## WHAT YOU NEED TO DO
Please repeat only the stretch of records running from the first line through the line that contains "of benign breast".

(Collected data)
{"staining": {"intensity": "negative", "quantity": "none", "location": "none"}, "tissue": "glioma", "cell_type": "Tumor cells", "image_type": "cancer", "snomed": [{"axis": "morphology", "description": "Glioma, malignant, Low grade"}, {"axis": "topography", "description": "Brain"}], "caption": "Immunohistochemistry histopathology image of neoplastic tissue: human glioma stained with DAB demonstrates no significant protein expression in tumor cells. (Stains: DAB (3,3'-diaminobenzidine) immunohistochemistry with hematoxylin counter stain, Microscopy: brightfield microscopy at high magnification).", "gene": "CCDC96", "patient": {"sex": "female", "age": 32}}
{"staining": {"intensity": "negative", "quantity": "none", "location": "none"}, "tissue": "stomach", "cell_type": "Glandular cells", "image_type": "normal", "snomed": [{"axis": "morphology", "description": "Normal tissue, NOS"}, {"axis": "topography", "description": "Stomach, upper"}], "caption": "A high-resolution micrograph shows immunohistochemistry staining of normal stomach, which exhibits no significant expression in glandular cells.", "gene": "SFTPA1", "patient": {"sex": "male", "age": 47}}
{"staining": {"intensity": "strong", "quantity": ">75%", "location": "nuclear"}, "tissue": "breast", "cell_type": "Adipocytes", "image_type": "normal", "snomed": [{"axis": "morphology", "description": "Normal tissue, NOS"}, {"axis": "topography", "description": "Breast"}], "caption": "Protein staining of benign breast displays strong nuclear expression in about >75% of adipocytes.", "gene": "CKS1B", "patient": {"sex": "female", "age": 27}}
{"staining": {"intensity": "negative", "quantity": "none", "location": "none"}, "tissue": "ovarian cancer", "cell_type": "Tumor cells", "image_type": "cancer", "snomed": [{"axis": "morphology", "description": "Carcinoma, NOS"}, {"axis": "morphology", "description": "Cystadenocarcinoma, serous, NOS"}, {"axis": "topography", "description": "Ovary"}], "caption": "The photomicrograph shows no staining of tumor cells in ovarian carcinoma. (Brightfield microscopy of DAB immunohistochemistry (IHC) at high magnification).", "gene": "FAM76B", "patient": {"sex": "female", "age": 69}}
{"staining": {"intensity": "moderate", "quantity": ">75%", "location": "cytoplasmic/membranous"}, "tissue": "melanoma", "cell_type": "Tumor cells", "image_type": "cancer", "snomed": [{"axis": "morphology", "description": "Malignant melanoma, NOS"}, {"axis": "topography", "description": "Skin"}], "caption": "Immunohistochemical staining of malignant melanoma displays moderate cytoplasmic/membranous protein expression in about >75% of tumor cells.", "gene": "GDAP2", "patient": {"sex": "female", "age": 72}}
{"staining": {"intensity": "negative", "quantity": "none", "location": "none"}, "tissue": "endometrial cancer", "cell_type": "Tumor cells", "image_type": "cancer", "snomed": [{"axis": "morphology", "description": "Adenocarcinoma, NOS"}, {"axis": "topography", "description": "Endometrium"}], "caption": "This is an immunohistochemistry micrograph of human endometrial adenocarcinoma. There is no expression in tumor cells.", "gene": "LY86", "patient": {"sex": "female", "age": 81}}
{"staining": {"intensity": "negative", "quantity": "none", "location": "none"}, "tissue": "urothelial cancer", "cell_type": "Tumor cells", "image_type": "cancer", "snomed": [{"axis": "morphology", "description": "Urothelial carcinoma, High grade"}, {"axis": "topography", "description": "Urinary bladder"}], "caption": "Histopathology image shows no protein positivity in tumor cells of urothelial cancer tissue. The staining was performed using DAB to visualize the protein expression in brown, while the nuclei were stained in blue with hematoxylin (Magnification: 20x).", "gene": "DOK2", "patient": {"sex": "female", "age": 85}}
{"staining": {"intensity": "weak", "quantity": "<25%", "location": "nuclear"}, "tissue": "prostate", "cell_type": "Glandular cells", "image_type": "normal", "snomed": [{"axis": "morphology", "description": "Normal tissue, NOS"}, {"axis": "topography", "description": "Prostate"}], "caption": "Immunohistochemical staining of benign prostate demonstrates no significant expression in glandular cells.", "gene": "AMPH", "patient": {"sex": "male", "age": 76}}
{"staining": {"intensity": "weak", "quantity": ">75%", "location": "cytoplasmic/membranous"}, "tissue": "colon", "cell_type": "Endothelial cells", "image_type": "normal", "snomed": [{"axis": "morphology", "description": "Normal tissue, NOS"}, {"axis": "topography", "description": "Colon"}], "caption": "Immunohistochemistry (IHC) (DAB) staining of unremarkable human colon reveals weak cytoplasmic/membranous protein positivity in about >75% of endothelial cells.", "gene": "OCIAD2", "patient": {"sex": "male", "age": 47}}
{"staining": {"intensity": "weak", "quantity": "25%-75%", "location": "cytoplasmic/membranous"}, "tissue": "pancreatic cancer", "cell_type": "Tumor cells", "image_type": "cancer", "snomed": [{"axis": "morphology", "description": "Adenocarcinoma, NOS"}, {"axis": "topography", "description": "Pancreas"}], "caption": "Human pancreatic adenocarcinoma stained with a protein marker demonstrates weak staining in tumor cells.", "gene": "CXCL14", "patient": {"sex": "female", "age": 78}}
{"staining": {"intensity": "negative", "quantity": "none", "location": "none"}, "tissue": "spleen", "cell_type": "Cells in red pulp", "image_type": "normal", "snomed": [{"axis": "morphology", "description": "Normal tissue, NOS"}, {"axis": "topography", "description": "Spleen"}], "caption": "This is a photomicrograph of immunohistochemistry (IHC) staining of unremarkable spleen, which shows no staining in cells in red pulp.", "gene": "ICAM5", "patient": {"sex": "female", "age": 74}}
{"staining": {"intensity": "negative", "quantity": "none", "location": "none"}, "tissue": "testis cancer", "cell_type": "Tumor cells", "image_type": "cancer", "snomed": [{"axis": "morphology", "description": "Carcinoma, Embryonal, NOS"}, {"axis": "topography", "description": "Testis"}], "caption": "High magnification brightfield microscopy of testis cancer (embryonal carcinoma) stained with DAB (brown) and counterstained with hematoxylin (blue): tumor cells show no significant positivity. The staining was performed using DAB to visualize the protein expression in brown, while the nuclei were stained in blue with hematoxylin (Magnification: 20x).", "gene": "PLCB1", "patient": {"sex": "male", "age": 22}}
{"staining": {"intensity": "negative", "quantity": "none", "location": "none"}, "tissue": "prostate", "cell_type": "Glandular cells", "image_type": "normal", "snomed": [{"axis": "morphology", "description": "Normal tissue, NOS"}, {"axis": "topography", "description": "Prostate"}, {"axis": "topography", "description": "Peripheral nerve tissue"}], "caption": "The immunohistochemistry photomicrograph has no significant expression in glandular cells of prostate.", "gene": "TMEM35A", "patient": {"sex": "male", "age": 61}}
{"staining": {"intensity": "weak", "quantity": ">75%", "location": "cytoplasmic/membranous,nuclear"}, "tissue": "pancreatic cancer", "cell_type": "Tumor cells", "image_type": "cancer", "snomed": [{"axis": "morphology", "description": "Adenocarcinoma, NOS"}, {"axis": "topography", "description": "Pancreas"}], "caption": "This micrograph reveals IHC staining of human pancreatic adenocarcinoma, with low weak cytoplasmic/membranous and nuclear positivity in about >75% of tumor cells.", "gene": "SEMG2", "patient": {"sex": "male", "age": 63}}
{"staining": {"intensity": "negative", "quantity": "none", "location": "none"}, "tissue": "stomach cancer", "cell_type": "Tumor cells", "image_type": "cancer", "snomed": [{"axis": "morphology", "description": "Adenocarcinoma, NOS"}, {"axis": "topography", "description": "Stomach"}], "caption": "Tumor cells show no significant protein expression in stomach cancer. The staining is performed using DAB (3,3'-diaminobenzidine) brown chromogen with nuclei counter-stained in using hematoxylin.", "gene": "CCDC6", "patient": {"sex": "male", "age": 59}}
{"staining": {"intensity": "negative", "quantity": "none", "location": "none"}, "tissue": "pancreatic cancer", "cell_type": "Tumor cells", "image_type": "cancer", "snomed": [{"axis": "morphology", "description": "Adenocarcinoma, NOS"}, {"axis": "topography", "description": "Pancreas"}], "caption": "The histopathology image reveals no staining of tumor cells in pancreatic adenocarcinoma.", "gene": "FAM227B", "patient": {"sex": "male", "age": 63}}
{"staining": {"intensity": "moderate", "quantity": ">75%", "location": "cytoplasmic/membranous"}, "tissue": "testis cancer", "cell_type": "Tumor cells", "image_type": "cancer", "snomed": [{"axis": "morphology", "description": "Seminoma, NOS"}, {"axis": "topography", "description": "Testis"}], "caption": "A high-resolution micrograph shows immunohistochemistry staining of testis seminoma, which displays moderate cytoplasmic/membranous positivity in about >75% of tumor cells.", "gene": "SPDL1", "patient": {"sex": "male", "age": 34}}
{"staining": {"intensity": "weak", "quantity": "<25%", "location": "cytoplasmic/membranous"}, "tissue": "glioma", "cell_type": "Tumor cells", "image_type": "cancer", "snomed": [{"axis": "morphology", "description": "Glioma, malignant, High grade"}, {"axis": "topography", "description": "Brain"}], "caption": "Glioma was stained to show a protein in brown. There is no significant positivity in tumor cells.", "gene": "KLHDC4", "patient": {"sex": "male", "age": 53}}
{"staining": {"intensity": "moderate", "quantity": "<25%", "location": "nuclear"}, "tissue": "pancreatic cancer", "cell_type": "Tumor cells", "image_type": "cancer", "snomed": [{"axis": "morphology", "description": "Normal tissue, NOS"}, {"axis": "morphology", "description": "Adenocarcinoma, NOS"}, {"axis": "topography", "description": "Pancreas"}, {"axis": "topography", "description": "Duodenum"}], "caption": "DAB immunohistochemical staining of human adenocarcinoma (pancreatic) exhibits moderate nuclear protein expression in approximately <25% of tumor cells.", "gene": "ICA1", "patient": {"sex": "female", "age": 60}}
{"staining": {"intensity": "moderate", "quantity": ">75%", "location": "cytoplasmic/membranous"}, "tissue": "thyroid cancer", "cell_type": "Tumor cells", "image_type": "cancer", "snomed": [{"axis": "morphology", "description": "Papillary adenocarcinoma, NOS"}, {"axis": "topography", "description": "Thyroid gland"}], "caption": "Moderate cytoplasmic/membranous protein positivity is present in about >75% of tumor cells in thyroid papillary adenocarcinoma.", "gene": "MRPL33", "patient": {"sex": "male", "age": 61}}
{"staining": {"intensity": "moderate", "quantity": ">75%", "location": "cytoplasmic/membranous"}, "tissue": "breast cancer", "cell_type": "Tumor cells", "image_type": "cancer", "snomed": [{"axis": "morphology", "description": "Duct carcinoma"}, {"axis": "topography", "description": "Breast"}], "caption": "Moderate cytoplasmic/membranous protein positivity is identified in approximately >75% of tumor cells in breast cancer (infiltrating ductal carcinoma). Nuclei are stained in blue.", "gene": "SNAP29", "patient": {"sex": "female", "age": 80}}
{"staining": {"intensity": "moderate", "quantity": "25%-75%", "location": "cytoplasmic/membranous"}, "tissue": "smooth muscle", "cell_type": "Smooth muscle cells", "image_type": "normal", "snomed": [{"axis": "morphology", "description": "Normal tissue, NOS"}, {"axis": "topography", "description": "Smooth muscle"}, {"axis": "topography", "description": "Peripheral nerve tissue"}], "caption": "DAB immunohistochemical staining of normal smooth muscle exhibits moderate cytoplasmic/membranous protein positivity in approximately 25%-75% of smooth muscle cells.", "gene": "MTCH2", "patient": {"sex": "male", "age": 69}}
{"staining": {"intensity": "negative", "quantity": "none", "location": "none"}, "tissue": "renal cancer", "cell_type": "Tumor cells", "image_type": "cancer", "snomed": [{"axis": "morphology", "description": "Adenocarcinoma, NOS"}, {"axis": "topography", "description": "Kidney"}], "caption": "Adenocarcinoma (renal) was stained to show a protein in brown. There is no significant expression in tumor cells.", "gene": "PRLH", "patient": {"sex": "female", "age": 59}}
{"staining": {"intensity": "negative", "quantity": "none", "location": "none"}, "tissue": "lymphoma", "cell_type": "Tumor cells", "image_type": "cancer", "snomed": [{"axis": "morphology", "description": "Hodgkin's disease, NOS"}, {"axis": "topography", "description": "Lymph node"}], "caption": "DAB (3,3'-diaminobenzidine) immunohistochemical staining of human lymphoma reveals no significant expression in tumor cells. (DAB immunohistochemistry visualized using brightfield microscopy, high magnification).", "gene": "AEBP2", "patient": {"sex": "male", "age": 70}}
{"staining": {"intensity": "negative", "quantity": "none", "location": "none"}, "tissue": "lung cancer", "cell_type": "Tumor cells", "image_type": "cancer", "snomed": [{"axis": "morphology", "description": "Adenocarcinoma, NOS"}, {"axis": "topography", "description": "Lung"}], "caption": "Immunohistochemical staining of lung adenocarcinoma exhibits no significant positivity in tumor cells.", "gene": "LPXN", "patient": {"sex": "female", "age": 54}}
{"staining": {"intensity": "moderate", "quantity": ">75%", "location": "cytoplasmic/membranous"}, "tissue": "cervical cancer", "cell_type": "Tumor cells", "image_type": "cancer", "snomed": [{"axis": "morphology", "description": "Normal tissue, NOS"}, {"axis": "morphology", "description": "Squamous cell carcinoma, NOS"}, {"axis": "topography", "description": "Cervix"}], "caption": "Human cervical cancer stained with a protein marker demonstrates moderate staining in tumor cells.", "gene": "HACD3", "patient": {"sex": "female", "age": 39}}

## EXERCISE OUTPUT
{"staining": {"intensity": "negative", "quantity": "none", "location": "none"}, "tissue": "glioma", "cell_type": "Tumor cells", "image_type": "cancer", "snomed": [{"axis": "morphology", "description": "Glioma, malignant, Low grade"}, {"axis": "topography", "description": "Brain"}], "caption": "Immunohistochemistry histopathology image of neoplastic tissue: human glioma stained with DAB demonstrates no significant protein expression in tumor cells. (Stains: DAB (3,3'-diaminobenzidine) immunohistochemistry with hematoxylin counter stain, Microscopy: brightfield microscopy at high magnification).", "gene": "CCDC96", "patient": {"sex": "female", "age": 32}}
{"staining": {"intensity": "negative", "quantity": "none", "location": "none"}, "tissue": "stomach", "cell_type": "Glandular cells", "image_type": "normal", "snomed": [{"axis": "morphology", "description": "Normal tissue, NOS"}, {"axis": "topography", "description": "Stomach, upper"}], "caption": "A high-resolution micrograph shows immunohistochemistry staining of normal stomach, which exhibits no significant expression in glandular cells.", "gene": "SFTPA1", "patient": {"sex": "male", "age": 47}}
{"staining": {"intensity": "strong", "quantity": ">75%", "location": "nuclear"}, "tissue": "breast", "cell_type": "Adipocytes", "image_type": "normal", "snomed": [{"axis": "morphology", "description": "Normal tissue, NOS"}, {"axis": "topography", "description": "Breast"}], "caption": "Protein staining of benign breast displays strong nuclear expression in about >75% of adipocytes.", "gene": "CKS1B", "patient": {"sex": "female", "age": 27}}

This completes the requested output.